Altro giro in Lega Pro, altro fallimento. Questa volta, come previsto e documentato da quotidiani e tv, a saltare per aria è il Modena, 105 anni di storia cancellati con il gomito per quattro stipendi non pagati ai calciatori: servivano 500 mila euro sull’unghia per evitare il collasso finanziario, invece quattro partite non giocate per lo sciopero degli atleti, consigliato dall’Assocalciatori, l’ultima contro il Santarcanrgelo.

Radiazione, come prevede il regolamento. Un’agonia che ha lasciato tracce per settimane. E un epilogo triste. Ovviamente, le radici del fallimento del Modena sono profonde. Vanno ben oltre l’ormai cronica incapacità gestionale dei club nelle categorie inferiori. E anche il sovraffollamento in Lega Pro, nel 2017/2018 tre gironi, quello meridionale a 18 squadre.
È il sistema, che consente operazioni finanziate ardite anche nella scalata cinese al Milan con Fassone poi corre alla Uefa per sottoporre un business plan per evitare le sanzioni del Fai Play Finanziario, che perde pezzi. E perde anche club gloriosi.

Come il Siena, che ha avuto una storia significativa nell’ultimo decennio in Serie A. Oppure il Como.
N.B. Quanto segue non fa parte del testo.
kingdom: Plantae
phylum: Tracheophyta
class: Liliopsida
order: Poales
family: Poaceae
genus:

L’elenco dei club che hanno affrontato il disastro del fallimento conta venti società negli ultimi cinque anni. La media è preoccupante e non ci sono i segnali dell’inversione di marcia. La Lega e i suoi mancati controlli si prende il ruolo principale tra i colpevoli della sindrome da fallimento.

Sul Modena, per esempio incombevano nubi nere da cinque anni, con il presidente Antonio Caliendo, storico procuratore di Roberto Baggio, uno dei primi agenti di potere nel calcio italiano, che entrava nella società emiliana sette anni fa come consulente, nonostante il club fosse praticamente suo, la sua società romana ACGF deteneva le quote del club.
Tre anni dopo Caliendo era ufficialmente il patron del Modena, la maggioranza delle azioni finivano alla holding lussemburghese World Promotion Company, di cui Caliendo era amministratore, controllata a sua volta da una società con sede alle Isole Vergini. Un paradiso fiscale, per intenderci.

Nessuno ha messo in dubbio questo gioco di scatole cinesi. Le ultime vicende sono conosciute: Caliendo che accumulava fino a cinque milioni di euro di debiti, oltre a impoverire il valore e la qualità della squadra. E poche obiezioni dai palazzi della Lega sono arrivate quando Caliendo scaricava la patata bollente – lo scorso ottobre, dopo le prime due partite non disputate – all’ex presidente del Varese Aldo Taddeo, che aveva riempito i quotidiani di parole ma non la cassa societaria con pacchi di euro. Quindi, stipendi non pagati per calciatori, staff, dipendenti e un calcio verso la radiazione, verso il fallimento.